<<<<

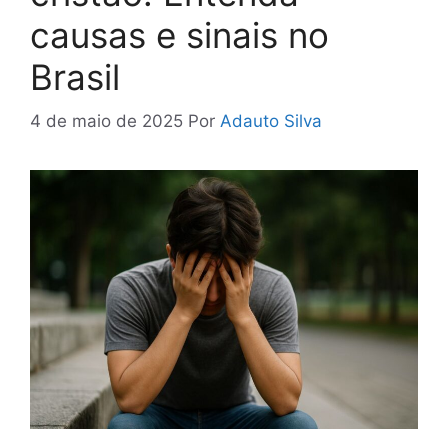
causas e sinais no
Brasil
4 de maio de 2025
Por
Adauto Silva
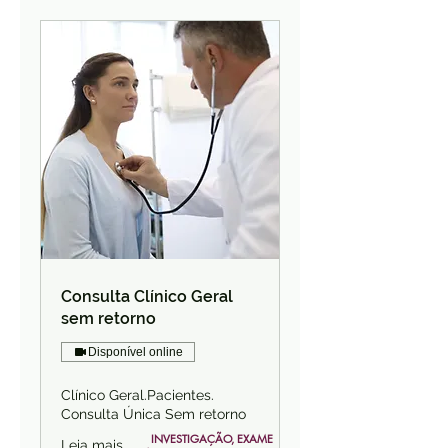
Consulta Clínico Geral
sem retorno
Disponível online
Clínico Geral.Pacientes.
Consulta Única Sem retorno
INVESTIGAÇÃO, EXAME 
Leia mais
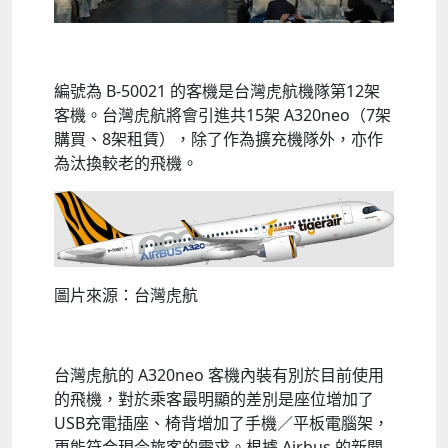
編號為 B-50021 的客機是台灣虎航機隊第12架
客機。台灣虎航將會引進共15架 A320neo（7架
購買、8架租賃），除了作為擴充機隊外，亦作
為汰換較老的飛機。
圖片來源：台灣虎航
台灣虎航的 A320neo 客機內裝有別於目前使用
的飛機，對於乘客最明顯的差別是座位增加了
USB充電插座、椅背增加了手機／平板電腦架，
更能符合現今旅客的需求。根據 Airbus 的新聞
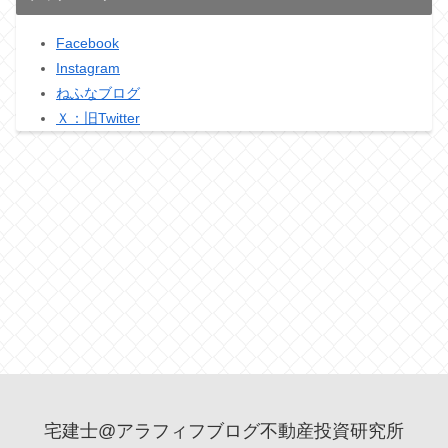
Facebook
Instagram
ねふなブログ
Ｘ：旧Twitter
宅建士@アラフィフブログ不動産投資研究所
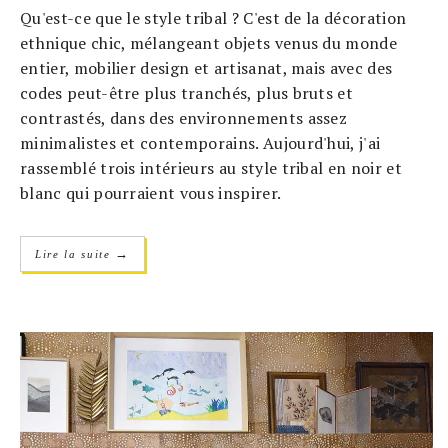
Qu'est-ce que le style tribal ? C'est de la décoration
ethnique chic, mélangeant objets venus du monde
entier, mobilier design et artisanat, mais avec des
codes peut-être plus tranchés, plus bruts et
contrastés, dans des environnements assez
minimalistes et contemporains. Aujourd'hui, j'ai
rassemblé trois intérieurs au style tribal en noir et
blanc qui pourraient vous inspirer.
→
Lire la suite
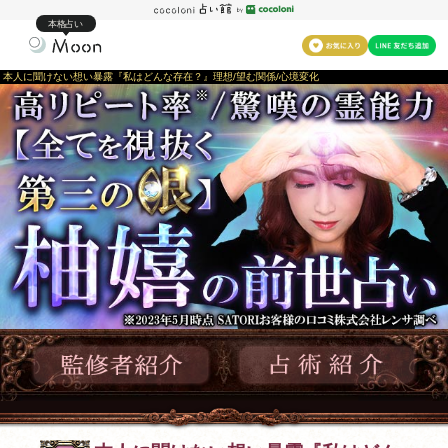
本格占い
本人に聞けない想い暴露『私はどんな存在？』理想/望む関係/心境変化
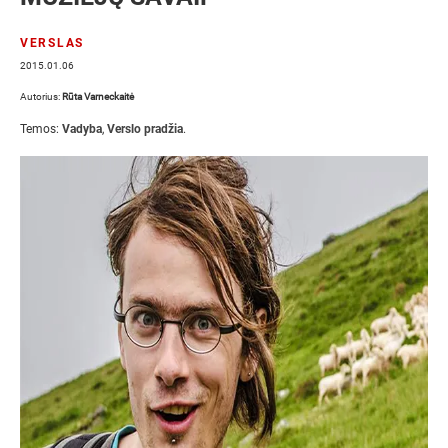
VERSLAS
2015.01.06
Autorius:
Rūta Varneckaitė
Temos:
Vadyba
,
Verslo pradžia
.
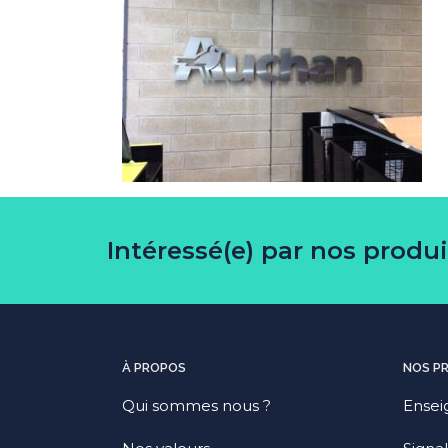
Intéressé(e) par nos produ
À PROPOS
NOS P
Qui sommes nous ?
Ensei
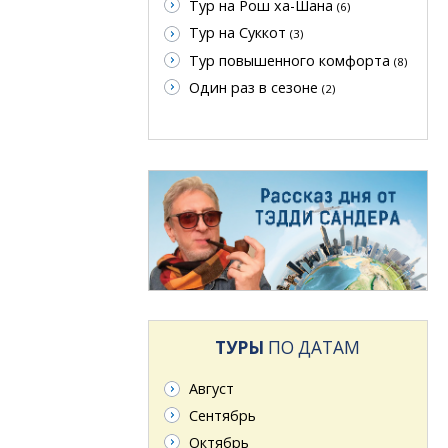
Тур на Рош ха-Шана
(6)
Тур на Суккот
(3)
Тур повышенного комфорта
(8)
Один раз в сезоне
(2)
ТУРЫ
ПО ДАТАМ
Август
Сентябрь
Октябрь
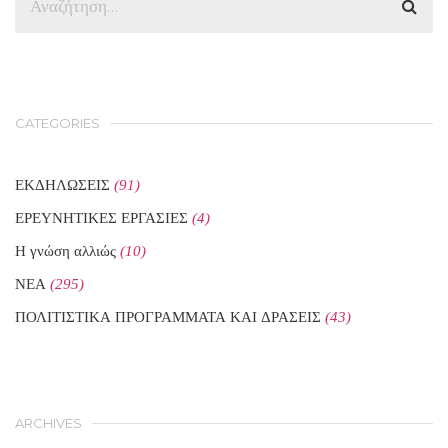
CATEGORIES
ΕΚΔΗΛΩΣΕΙΣ
(91)
ΕΡΕΥΝΗΤΙΚΕΣ ΕΡΓΑΣΙΕΣ
(4)
Η γνώση αλλιώς
(10)
ΝΕΑ
(295)
ΠΟΛΙΤΙΣΤΙΚΑ ΠΡΟΓΡΑΜΜΑΤΑ ΚΑΙ ΔΡΑΣΕΙΣ
(43)
ARCHIVES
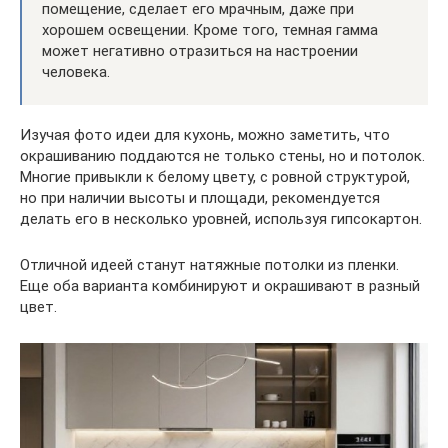
помещение, сделает его мрачным, даже при
хорошем освещении. Кроме того, темная гамма
может негативно отразиться на настроении
человека.
Изучая фото идеи для кухонь, можно заметить, что
окрашиванию поддаются не только стены, но и потолок.
Многие привыкли к белому цвету, с ровной структурой,
но при наличии высоты и площади, рекомендуется
делать его в несколько уровней, используя гипсокартон.
Отличной идеей станут натяжные потолки из пленки.
Еще оба варианта комбинируют и окрашивают в разный
цвет.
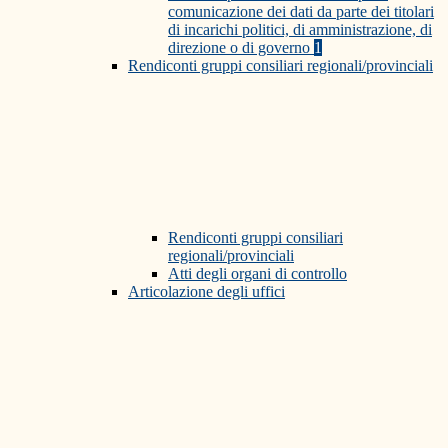
comunicazione dei dati da parte dei titolari
di incarichi politici, di amministrazione, di
direzione o di governo
1
Rendiconti gruppi consiliari regionali/provinciali
Rendiconti gruppi consiliari
regionali/provinciali
Atti degli organi di controllo
Articolazione degli uffici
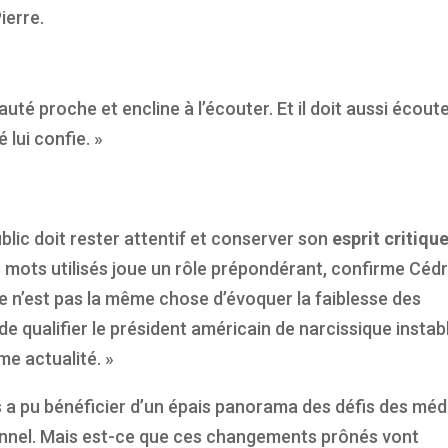
ierre.
é proche et encline à l’écouter. Et il doit aussi écout
lui confie. »
ublic doit rester attentif et conserver son
esprit critiqu
es mots utilisés joue un rôle prépondérant, confirme Cédr
Ce n’est pas la même chose d’évoquer la faiblesse des
 qualifier le président américain de narcissique instab
me actualité. »
 a pu bénéficier d’un épais panorama des défis des méd
tionnel. Mais est-ce que ces changements prônés vont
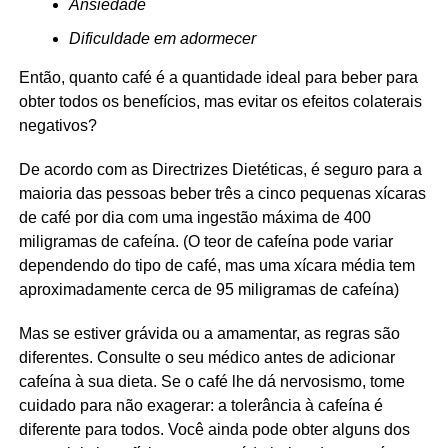
Ansiedade
Dificuldade em adormecer
Então, quanto café é a quantidade ideal para beber para
obter todos os benefícios, mas evitar os efeitos colaterais
negativos?
De acordo com as Directrizes Dietéticas, é seguro para a
maioria das pessoas beber três a cinco pequenas xícaras
de café por dia com uma ingestão máxima de 400
miligramas de cafeína. (O teor de cafeína pode variar
dependendo do tipo de café, mas uma xícara média tem
aproximadamente cerca de 95 miligramas de cafeína)
Mas se estiver grávida ou a amamentar, as regras são
diferentes. Consulte o seu médico antes de adicionar
cafeína à sua dieta. Se o café lhe dá nervosismo, tome
cuidado para não exagerar: a tolerância à cafeína é
diferente para todos. Você ainda pode obter alguns dos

>>>>

● Work task: Identify and extract each line of the listing that contains "cafeína".

● Written answer:
miligramas de cafeína. (O teor de cafeína pode variar
aproximadamente cerca de 95 miligramas de cafeína)
cafeína à sua dieta. Se o café lhe dá nervosismo, tome
cuidado para não exagerar: a tolerância à cafeína é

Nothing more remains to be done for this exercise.